Pendant la poussée du président Obama sur le contrôle des armes à feu, il a soutenu que « les armes de guerre n’ont pas leur place dans nos rues » ; mais comme Radley Balko l’a amplement documenté dans son livre de 2013, Rise of the Warrior Cop, la police locale est souvent équipée d’armes assez puissantes pour conquérir un petit pays. L’utilisation par la police d’équipes SWAT hautement armées a augmenté de 1 500 % au cours des deux dernières décennies, et de nombreux services de police ont cultivé une mentalité de « nous contre eux » envers le public qu’ils servent ostensiblement. Bien que la possession de ces armes ne soit pas à l’origine de la mauvaise conduite, comme le dit le vieil adage, lorsque vous avez un marteau, tout commence à ressembler à un clou.

7. Les policiers eux-mêmes disent que la mauvaise conduite est remarquablement répandue.

Voici le véritable argument décisif. Une étude du ministère de la Justice a révélé qu’un énorme 84 pour cent des agents de police déclarent avoir vu des collègues utiliser une force excessive sur des civils, et 61 pour cent admettent qu’ils ne signalent pas toujours « même les violations criminelles graves qui impliquent un abus d’autorité par des collègues officiers. »

Cette auto-déclaration nous fait passer bien au-delà de l’anecdote dans le domaine des données : La brutalité policière est un problème omniprésent, exacerbé par les échecs systémiques pour l’endiguer. Il ne s’agit pas de dire que tous les policiers sont mal intentionnés ou abusifs, mais de suggérer que l’hypothèse commune selon laquelle la police fait généralement usage de son autorité de manière digne de confiance mérite d’être sérieusement reconsidérée. Comme John Adams l’a écrit à Jefferson, « le pouvoir pense toujours avoir une grande âme », et on ne peut pas lui faire confiance s’il n’est pas contrôlé.

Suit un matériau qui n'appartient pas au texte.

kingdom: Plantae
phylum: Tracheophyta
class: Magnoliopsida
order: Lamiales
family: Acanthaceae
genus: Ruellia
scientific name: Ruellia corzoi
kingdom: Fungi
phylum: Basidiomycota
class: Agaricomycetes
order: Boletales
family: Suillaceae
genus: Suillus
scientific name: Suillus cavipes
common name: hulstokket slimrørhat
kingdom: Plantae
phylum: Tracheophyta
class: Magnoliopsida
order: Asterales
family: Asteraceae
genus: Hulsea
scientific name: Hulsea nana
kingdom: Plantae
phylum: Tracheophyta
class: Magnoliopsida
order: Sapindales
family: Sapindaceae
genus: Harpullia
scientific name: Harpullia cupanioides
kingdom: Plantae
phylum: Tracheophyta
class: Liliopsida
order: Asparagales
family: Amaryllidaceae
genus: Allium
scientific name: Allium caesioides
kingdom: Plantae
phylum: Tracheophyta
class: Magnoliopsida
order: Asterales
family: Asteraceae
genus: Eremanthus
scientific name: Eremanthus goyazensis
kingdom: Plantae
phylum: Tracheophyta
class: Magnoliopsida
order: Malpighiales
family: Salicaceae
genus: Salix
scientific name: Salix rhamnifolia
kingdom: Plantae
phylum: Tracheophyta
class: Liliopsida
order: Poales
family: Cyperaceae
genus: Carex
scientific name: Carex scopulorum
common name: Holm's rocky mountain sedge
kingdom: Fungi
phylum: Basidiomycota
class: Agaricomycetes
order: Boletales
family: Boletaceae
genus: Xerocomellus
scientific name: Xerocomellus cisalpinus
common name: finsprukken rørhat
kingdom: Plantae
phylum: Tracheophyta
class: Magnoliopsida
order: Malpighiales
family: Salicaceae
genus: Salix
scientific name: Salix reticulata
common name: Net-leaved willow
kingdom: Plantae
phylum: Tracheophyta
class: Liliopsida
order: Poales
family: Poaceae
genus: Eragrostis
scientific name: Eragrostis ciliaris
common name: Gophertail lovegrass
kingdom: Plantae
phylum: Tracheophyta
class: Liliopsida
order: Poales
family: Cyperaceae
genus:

La bonne nouvelle est que la première étape pour prévenir la brutalité policière est bien documentée et assez simple : Faire en sorte que la police soit constamment filmée. Une étude menée en 2012 à Rialto, en Californie, a révélé que lorsque les agents étaient tenus de porter des caméras enregistrant toutes leurs interactions avec les citoyens, « les plaintes du public contre les agents ont plongé de 88% par rapport aux 12 mois précédents. L’usage de la force par les officiers a diminué de 60 % ». Le simple fait de savoir qu’ils étaient observés a radicalement modifié le comportement des policiers.

Ajoutée à d’autres réformes, comme le fait de faire payer aux agents leurs propres règlements et de fournir une meilleure formation pour traiter avec les animaux domestiques, l’utilisation des caméras pourrait produire une diminution significative des fautes policières. Il n’est pas irréaliste de penser que les rapports de brutalité policière pourraient devenir beaucoup plus inhabituels – mais seulement une fois que nous reconnaissons qu’il ne s’agit pas seulement de quelques pommes pourries.

Bonnie Kristian est un écrivain qui vit dans les Twin Cities. Elle est consultante en communication pour Young Americans for Liberty et étudiante diplômée au Bethel Seminary. Retrouvez-la sur bonniekristian.com et @bonniekristian.